Another few billion could go up in flames because of a crackdown on the sale of payment protection insurance. On Wednesday, Swinton, the insurance broker, was fined £770,000 and ordered to refund more than 350,000 customers.
All these measures have consumer protection at their heart, but we should not fool ourselves that they are cost-free. If all the plans are pushed through, the banks will have a huge hole to plug in their finances.
That may spell the end to free banking as we know it, as monthly fees become the norm. Or perhaps we will have to pay charges for each transaction, like our continental and American peers.
Most people’s initial response will be to cry “unfair”. But there is also a profound unfairness in the current system. The banks are not charities and they provide a service for which someone has to pay. At present, a lot of their revenue comes from sneaky “penalty” charges, which fall disproportionately on low earners and the financially illiterate.
A more transparent and honest way of charging would be preferable to the underhand and morally dubious system currently employed. If that means that we all end up being charge a few pounds a month for the running of our account, it seems to me like a price worth paying.

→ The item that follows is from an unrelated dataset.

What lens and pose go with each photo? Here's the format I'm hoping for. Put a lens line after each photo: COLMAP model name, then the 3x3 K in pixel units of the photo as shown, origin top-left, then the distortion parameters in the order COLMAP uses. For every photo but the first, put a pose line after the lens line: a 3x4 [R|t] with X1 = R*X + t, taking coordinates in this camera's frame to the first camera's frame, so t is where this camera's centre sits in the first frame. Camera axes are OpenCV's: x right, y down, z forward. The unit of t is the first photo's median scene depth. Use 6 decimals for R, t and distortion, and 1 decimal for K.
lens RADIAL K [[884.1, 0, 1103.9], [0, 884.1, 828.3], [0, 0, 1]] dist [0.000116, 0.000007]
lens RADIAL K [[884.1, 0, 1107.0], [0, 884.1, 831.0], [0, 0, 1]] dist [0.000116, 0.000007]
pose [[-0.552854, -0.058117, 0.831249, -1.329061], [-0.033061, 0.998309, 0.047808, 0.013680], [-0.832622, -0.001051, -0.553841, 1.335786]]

However, if fee-charging banking becomes the norm, consumers need two guarantees. The first is that there is proper competition to keep charges in check. The five main players (HSBC, Barclays, RBS, Lloyds and Santander, which owns Abbey) maintain an unhealthy stranglehold on the market. Moves to break up this cosy cartel have to come from the top.

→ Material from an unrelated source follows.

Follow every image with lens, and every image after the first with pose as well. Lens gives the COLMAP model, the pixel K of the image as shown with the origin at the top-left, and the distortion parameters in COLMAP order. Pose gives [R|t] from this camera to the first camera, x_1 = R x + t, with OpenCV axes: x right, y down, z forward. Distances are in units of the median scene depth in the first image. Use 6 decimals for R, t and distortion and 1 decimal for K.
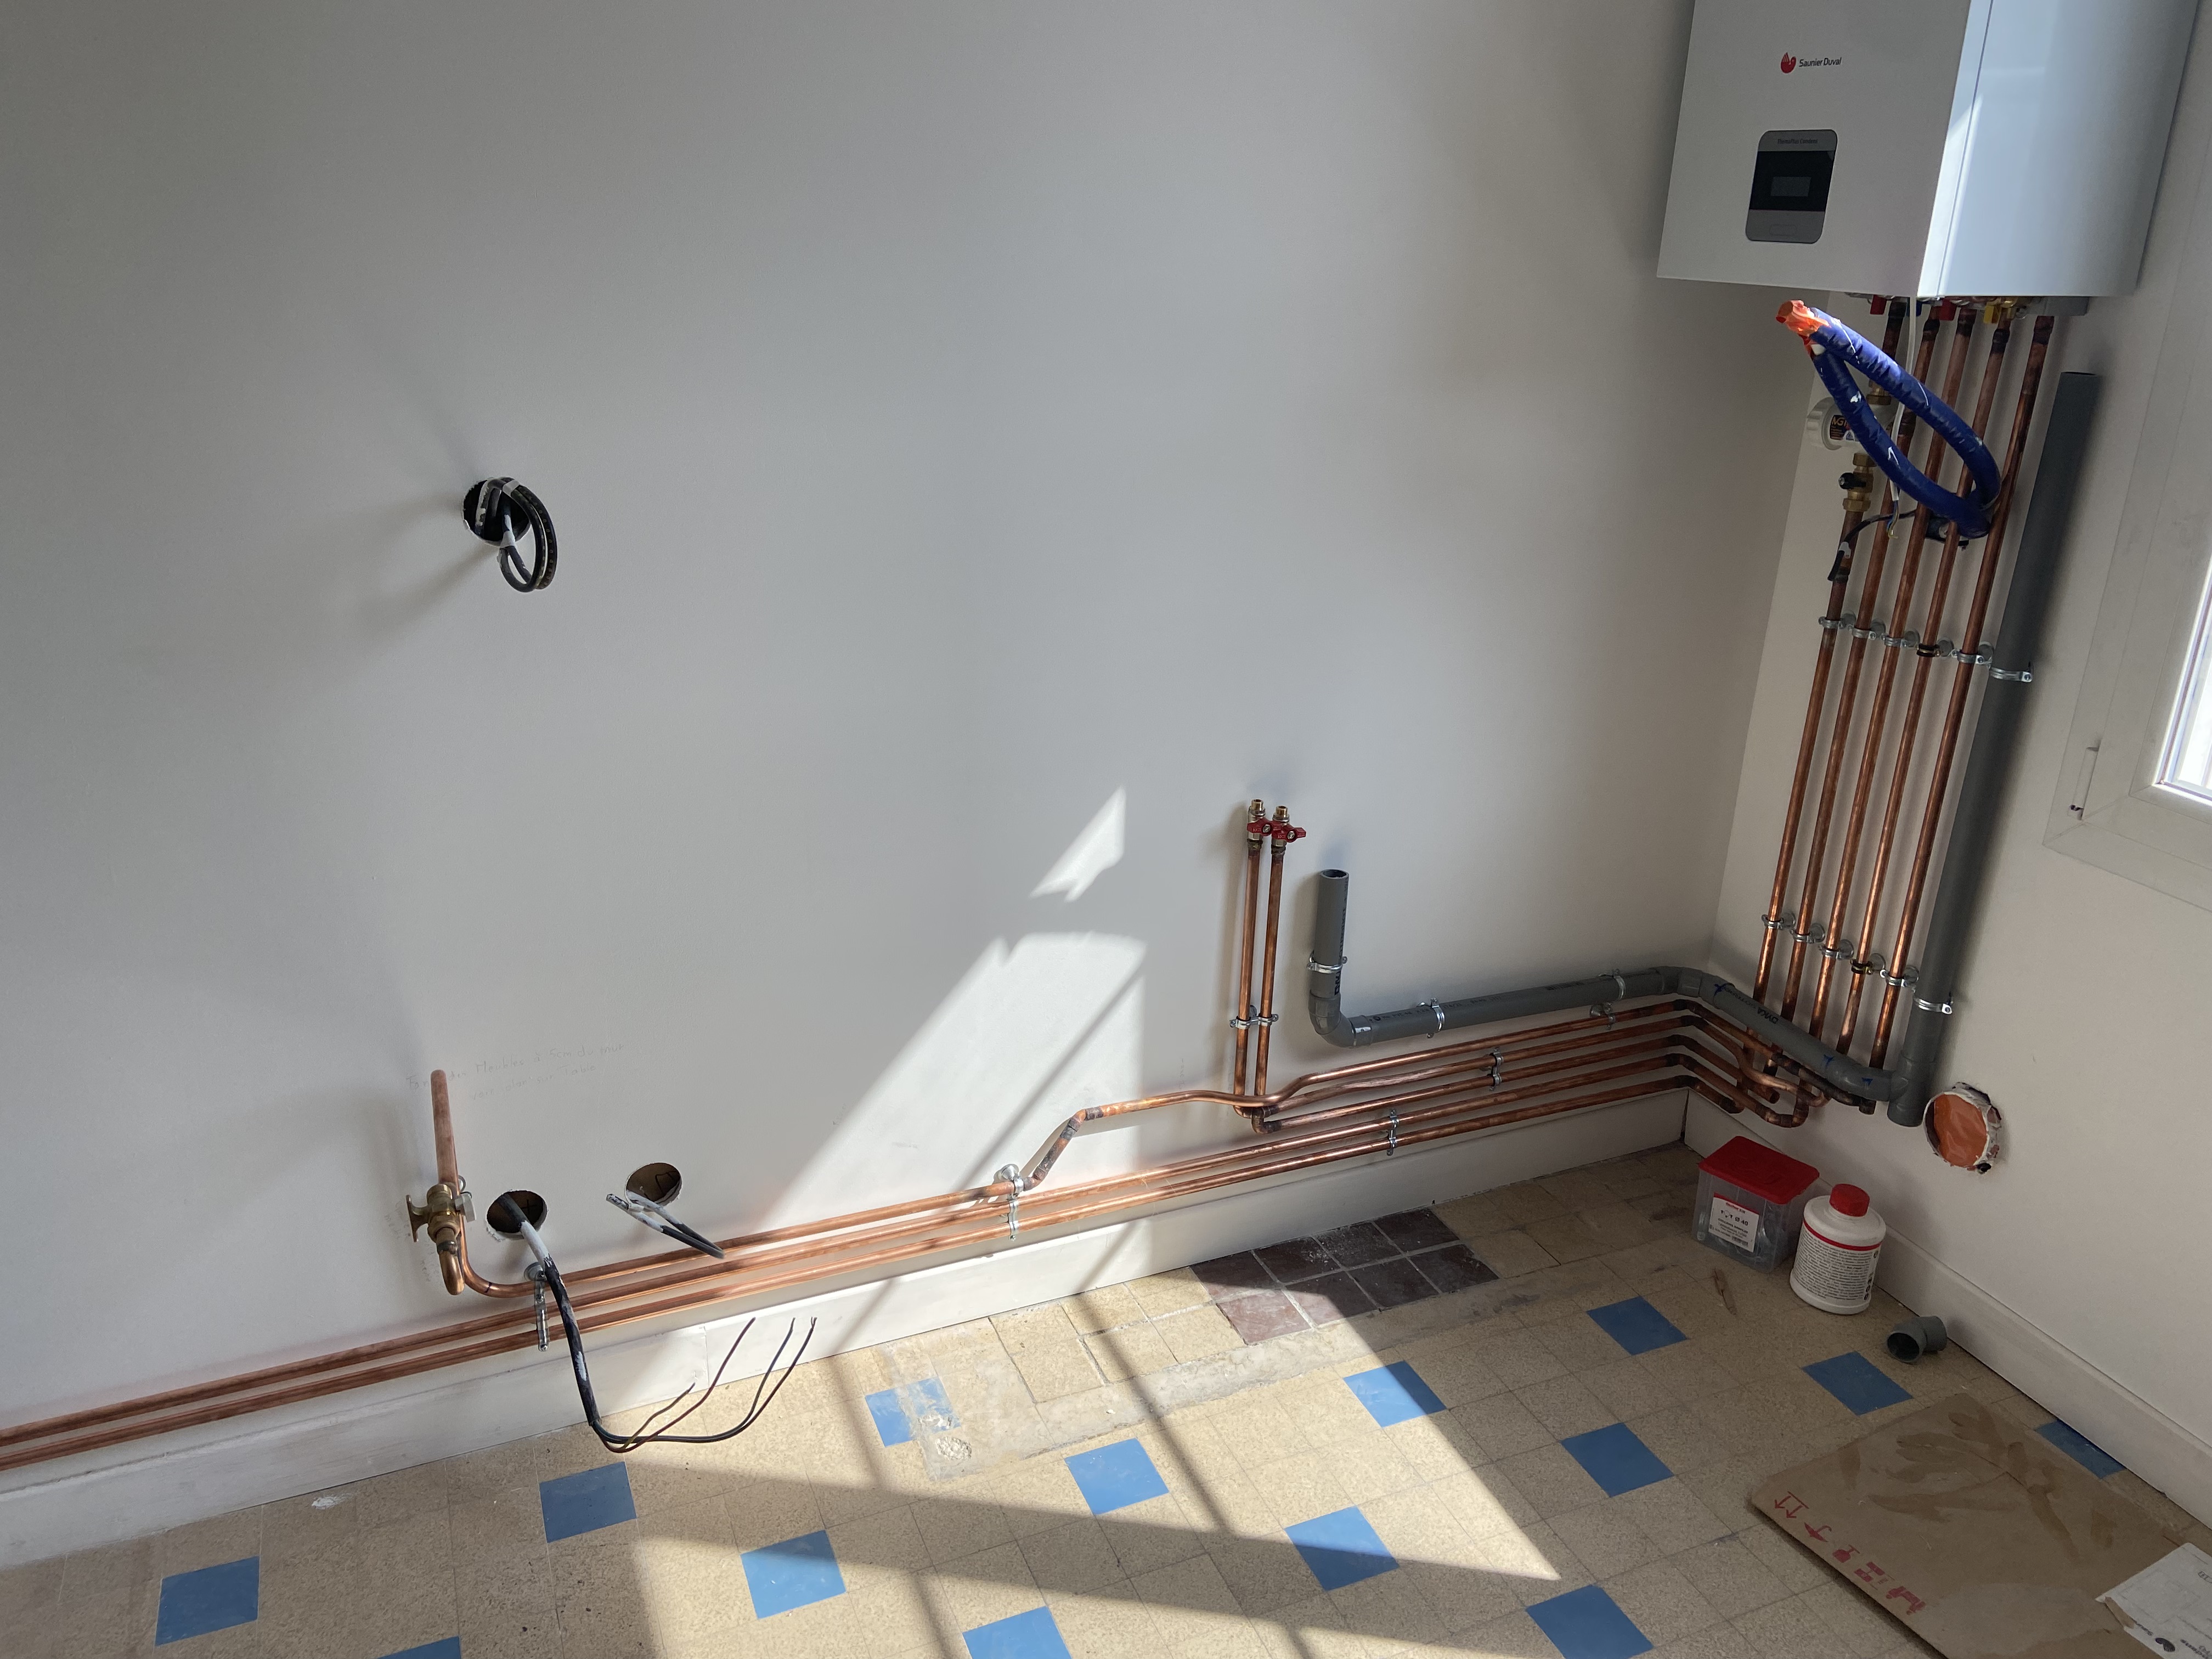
lens RADIAL K [[1675.6, 0, 1105.6], [0, 1675.6, 825.0], [0, 0, 1]] dist [0.078093, -0.049039]
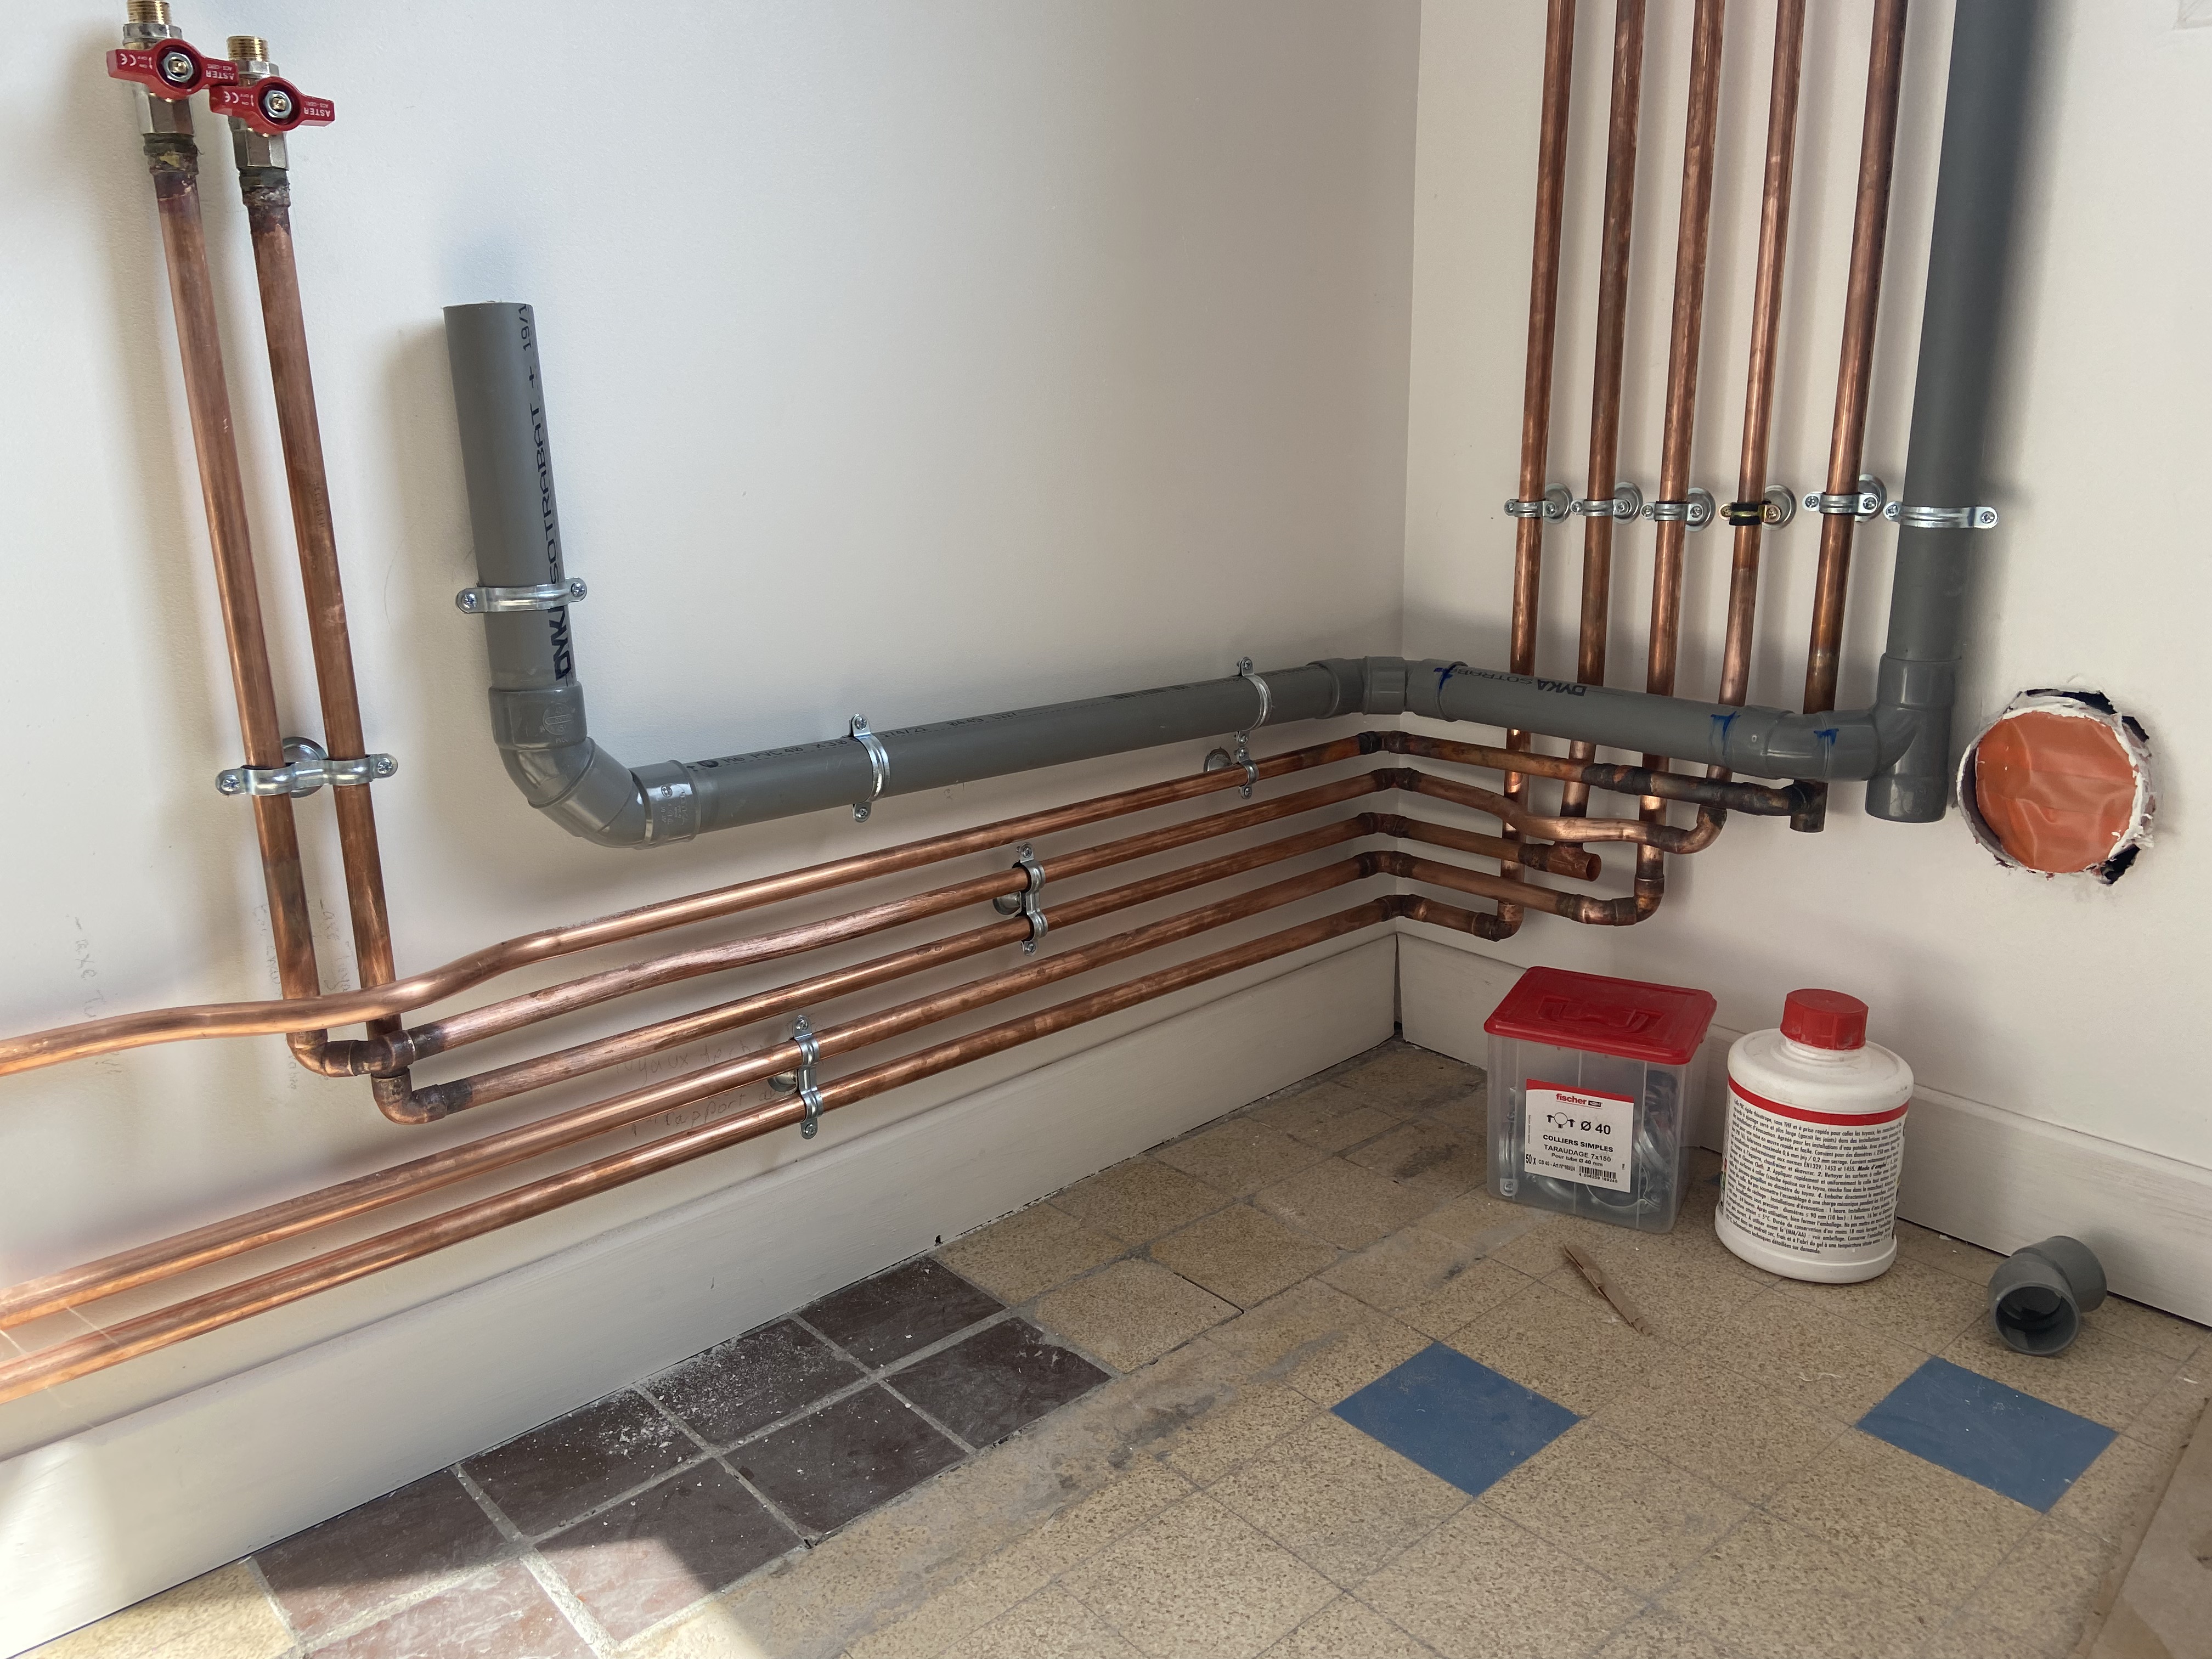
lens RADIAL K [[1675.6, 0, 1122.2], [0, 1675.6, 822.4], [0, 0, 1]] dist [0.078093, -0.049039]
pose [[0.947401, -0.126103, 0.294157, 0.135032], [0.155746, 0.984590, -0.079529, 0.171581], [-0.279595, 0.121160, 0.952442, 0.605265]]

The second is that service improves — radically. The Financial Services Authority revealed this week that it had received more than a million complaints about banks in the first half of this year, nearly half a million from current account customers alone. If banks want to charge as standard, such poor service needs to end, once and for all. If things don’t improve, customers will have every justification to cry unfair.
Money purchase is not final salary’s poor relation
There was more evidence this week that final-salary pension schemes are heading for extinction. Figures from the Office for National Statistics (ONS) showed that the number of workers in private-sector-run final-salary schemes has fallen to a record low of 2.6 million, down from 2.7 million in 2007 and 3 million the year before.
This means that more workers are being forced to shift into money purchase schemes, a trend that is going to accelerate in years to come.
The conventional view is that this is a disaster for employees. But, as a concept, money-purchase schemes have been unfairly demonised.
Saving into a money-purchase plan need not necessarily leave you worse off in retirement. For the individual these schemes are riskier, because there are no guarantees, but money-purchase pensions are also more portable and can be easier to understand.
That isn’t to deny that they have their problems. Many companies use the shift from final salary to money purchase to slash the contributions they are making.
The ONS found that the average employer contribution to a money purchase plan is equivalent to 6 per cent of salary, compared with 15 per cent to a final-salary scheme. A reduction in contributions is to be expected — final-salary schemes are closing because they are too expensive to run — but members need to make sure that they are not being short-changed.
Employers and insurers that run the schemes also make it difficult for members to make the right choices at retirement.
As we report on page 91, many leave customers in the dark about the potential benefits of using the open-market option to get the best income from their pension.
If members properly understood their rights and the choices available to them, money purchase need not be final salary’s poor relation.